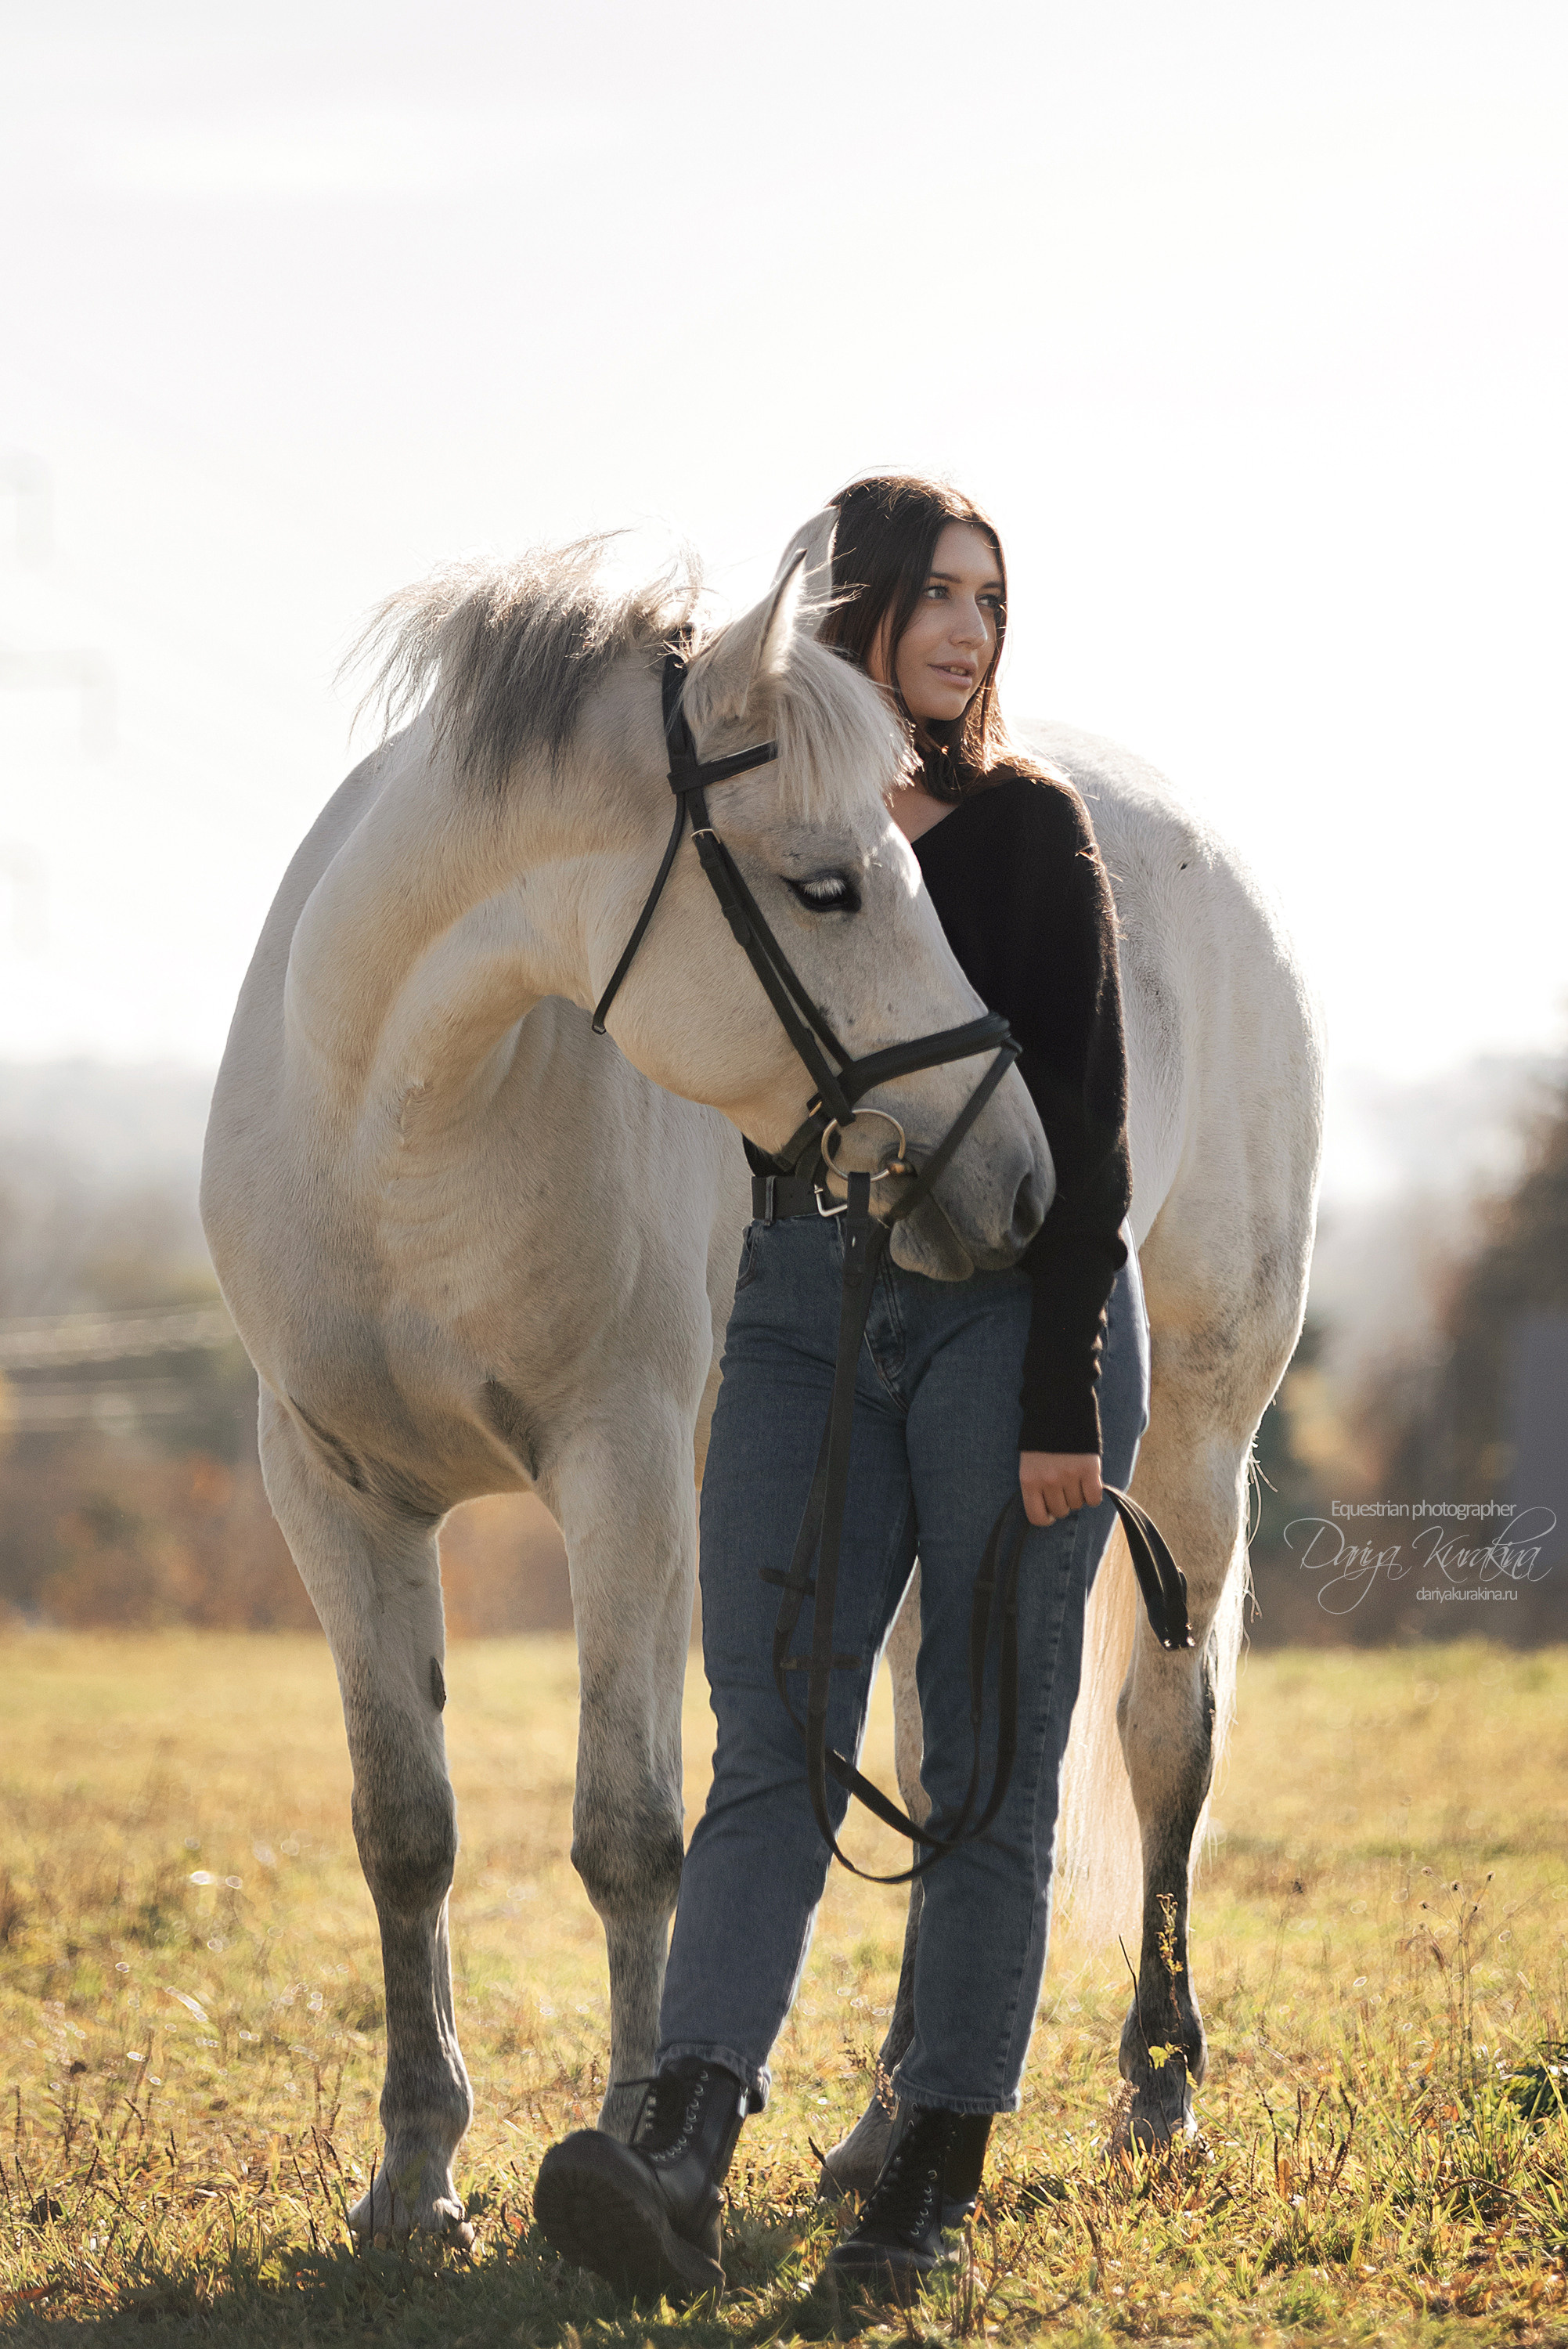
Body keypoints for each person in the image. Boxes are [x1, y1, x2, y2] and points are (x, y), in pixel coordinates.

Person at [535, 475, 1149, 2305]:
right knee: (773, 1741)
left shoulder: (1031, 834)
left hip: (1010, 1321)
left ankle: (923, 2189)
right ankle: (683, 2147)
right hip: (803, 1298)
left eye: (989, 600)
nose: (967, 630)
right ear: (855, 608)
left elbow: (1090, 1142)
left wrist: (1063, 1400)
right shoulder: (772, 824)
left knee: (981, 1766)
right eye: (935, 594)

########################################

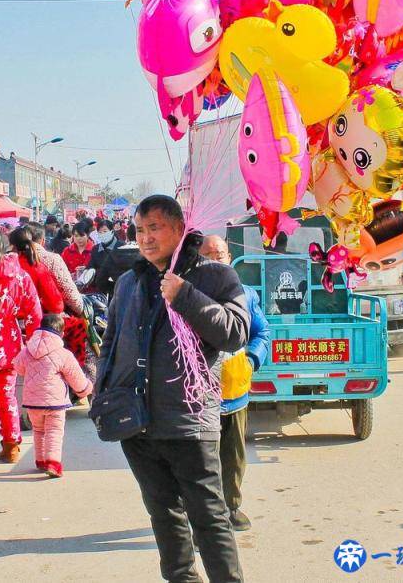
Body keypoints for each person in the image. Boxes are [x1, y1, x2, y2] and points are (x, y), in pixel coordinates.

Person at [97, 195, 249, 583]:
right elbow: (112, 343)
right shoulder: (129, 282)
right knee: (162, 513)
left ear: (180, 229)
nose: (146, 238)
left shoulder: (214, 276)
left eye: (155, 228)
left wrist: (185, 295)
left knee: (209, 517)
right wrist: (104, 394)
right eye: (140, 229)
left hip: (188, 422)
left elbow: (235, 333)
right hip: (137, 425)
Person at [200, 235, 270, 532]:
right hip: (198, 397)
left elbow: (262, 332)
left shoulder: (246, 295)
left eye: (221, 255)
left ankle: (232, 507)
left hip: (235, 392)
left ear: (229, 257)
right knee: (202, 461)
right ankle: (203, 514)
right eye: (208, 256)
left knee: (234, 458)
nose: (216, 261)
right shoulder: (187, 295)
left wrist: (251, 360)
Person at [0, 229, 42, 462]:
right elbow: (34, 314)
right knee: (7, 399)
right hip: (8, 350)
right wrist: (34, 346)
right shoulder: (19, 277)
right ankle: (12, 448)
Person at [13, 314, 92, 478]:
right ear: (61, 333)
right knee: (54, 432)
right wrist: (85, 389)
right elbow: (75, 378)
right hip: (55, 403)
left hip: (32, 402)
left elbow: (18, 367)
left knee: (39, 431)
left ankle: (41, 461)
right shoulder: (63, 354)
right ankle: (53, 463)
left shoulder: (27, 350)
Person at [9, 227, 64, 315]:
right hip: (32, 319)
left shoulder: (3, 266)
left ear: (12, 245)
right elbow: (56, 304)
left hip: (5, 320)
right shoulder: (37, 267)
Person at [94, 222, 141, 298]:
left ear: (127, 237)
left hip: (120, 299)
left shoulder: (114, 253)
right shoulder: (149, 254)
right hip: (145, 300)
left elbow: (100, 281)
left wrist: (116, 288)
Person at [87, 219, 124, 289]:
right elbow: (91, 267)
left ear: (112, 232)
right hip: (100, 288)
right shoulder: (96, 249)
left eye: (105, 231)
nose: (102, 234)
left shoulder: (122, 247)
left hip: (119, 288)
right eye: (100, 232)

########################################

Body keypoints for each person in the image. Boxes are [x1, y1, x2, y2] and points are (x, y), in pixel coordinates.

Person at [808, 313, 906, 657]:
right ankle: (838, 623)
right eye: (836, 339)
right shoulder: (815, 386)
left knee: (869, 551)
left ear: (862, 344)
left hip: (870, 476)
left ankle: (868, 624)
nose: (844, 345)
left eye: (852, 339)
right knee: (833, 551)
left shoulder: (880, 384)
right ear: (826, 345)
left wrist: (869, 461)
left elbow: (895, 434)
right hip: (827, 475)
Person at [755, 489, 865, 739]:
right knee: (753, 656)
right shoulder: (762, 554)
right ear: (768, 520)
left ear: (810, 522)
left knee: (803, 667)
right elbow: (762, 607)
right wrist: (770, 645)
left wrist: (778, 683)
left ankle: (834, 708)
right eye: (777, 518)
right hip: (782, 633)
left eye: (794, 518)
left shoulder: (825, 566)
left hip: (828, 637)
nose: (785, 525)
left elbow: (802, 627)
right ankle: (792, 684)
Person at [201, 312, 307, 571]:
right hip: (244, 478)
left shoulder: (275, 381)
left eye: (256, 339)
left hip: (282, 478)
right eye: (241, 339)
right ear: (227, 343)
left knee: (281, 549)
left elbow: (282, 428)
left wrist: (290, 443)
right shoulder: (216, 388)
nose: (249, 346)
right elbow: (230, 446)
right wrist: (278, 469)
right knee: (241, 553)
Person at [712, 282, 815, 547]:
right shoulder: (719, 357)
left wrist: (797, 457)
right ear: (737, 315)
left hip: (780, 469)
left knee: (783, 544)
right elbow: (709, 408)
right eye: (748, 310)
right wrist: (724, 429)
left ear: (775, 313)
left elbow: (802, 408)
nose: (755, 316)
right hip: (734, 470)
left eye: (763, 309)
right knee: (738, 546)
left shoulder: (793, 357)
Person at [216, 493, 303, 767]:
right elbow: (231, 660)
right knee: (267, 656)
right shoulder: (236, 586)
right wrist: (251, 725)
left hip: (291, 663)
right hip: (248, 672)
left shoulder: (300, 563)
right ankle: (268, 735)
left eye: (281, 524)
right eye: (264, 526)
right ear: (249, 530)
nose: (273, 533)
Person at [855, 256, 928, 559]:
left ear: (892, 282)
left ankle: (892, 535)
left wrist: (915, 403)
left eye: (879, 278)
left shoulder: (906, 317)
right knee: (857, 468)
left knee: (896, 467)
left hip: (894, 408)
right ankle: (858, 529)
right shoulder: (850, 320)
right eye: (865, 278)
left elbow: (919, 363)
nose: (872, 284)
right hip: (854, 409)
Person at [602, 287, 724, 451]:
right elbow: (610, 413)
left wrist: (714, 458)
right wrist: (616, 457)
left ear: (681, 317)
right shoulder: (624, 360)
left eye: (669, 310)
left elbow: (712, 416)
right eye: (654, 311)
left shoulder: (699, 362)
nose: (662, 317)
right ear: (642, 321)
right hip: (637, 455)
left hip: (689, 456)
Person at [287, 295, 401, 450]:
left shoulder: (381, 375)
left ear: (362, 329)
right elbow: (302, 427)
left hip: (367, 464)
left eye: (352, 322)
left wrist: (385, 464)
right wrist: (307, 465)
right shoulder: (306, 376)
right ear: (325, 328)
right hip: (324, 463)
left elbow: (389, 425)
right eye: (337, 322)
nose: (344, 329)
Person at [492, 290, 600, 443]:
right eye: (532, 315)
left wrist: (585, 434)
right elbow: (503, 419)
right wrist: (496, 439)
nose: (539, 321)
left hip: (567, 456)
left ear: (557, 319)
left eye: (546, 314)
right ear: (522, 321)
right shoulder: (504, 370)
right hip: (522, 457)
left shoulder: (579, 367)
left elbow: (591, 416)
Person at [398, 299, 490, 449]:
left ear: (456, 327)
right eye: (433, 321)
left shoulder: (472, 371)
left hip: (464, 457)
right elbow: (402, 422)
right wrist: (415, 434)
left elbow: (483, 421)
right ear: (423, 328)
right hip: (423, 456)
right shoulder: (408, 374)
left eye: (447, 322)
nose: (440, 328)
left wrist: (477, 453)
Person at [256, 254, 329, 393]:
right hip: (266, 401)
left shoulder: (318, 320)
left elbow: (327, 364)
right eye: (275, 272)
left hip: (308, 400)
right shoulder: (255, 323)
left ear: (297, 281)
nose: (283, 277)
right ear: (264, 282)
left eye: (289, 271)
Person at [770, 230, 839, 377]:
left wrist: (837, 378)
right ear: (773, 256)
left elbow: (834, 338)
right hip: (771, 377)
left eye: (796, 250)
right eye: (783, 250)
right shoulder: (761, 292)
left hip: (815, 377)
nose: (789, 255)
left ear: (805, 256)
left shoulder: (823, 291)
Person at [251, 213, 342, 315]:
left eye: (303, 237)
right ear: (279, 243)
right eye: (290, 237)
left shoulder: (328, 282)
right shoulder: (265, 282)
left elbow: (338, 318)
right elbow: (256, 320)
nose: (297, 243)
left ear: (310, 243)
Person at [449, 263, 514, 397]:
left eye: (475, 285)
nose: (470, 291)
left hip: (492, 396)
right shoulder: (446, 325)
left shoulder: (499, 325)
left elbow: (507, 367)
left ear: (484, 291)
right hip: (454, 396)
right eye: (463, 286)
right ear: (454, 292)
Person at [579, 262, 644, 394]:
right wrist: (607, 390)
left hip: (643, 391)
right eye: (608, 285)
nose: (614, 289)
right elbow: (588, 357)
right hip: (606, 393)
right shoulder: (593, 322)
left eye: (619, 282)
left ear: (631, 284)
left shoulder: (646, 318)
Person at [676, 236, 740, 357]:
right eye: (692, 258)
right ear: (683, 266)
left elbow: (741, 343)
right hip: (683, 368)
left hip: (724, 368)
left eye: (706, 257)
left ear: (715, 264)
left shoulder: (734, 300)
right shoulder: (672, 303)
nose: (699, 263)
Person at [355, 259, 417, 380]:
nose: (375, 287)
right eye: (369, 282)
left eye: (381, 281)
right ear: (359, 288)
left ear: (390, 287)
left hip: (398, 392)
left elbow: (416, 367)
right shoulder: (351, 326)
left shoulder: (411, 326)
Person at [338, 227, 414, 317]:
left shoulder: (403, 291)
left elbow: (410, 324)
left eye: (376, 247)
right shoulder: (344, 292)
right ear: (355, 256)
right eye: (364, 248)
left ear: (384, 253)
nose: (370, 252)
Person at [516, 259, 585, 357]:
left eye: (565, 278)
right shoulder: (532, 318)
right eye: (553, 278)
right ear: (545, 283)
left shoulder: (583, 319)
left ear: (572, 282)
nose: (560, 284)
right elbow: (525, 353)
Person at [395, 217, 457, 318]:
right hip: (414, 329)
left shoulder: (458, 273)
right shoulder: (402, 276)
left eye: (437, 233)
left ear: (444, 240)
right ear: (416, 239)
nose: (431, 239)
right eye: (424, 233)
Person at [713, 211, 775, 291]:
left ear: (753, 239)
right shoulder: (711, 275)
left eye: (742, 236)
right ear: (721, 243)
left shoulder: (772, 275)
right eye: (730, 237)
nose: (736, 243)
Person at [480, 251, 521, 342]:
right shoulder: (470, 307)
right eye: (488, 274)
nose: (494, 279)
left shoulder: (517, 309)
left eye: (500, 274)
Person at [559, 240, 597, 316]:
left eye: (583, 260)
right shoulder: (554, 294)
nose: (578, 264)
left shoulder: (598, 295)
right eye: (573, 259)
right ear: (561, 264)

########################################

Look above for the line with "left elbow: (327, 364)" and the line with "left elbow: (741, 343)". Write out those two lines and all the lines between them, exactly, and no others.

left elbow: (327, 364)
right eye: (275, 272)
left hip: (308, 400)
right shoulder: (255, 323)
left ear: (297, 281)
nose: (283, 277)
right ear: (264, 282)
left eye: (289, 271)
Person at [770, 230, 839, 377]:
left wrist: (837, 378)
right ear: (773, 256)
left elbow: (834, 338)
right hip: (771, 377)
left eye: (796, 250)
right eye: (783, 250)
right shoulder: (761, 292)
left hip: (815, 377)
nose: (789, 255)
left ear: (805, 256)
left shoulder: (823, 291)
Person at [251, 213, 342, 315]:
left eye: (303, 237)
right ear: (279, 243)
right eye: (290, 237)
left shoulder: (328, 282)
right shoulder: (265, 282)
left elbow: (338, 318)
right elbow: (256, 320)
nose: (297, 243)
left ear: (310, 243)
Person at [449, 263, 514, 397]:
left eye: (475, 285)
nose: (470, 291)
left hip: (492, 396)
right shoulder: (446, 325)
left shoulder: (499, 325)
left elbow: (507, 367)
left ear: (484, 291)
right hip: (454, 396)
right eye: (463, 286)
right ear: (454, 292)
Person at [579, 262, 644, 394]:
right wrist: (607, 390)
left hip: (643, 391)
right eye: (608, 285)
nose: (614, 289)
right elbow: (588, 357)
right hip: (606, 393)
right shoulder: (593, 322)
left eye: (619, 282)
left ear: (631, 284)
left shoulder: (646, 318)
Person at [676, 236, 740, 357]:
right eye: (692, 258)
right ear: (683, 266)
left elbow: (741, 343)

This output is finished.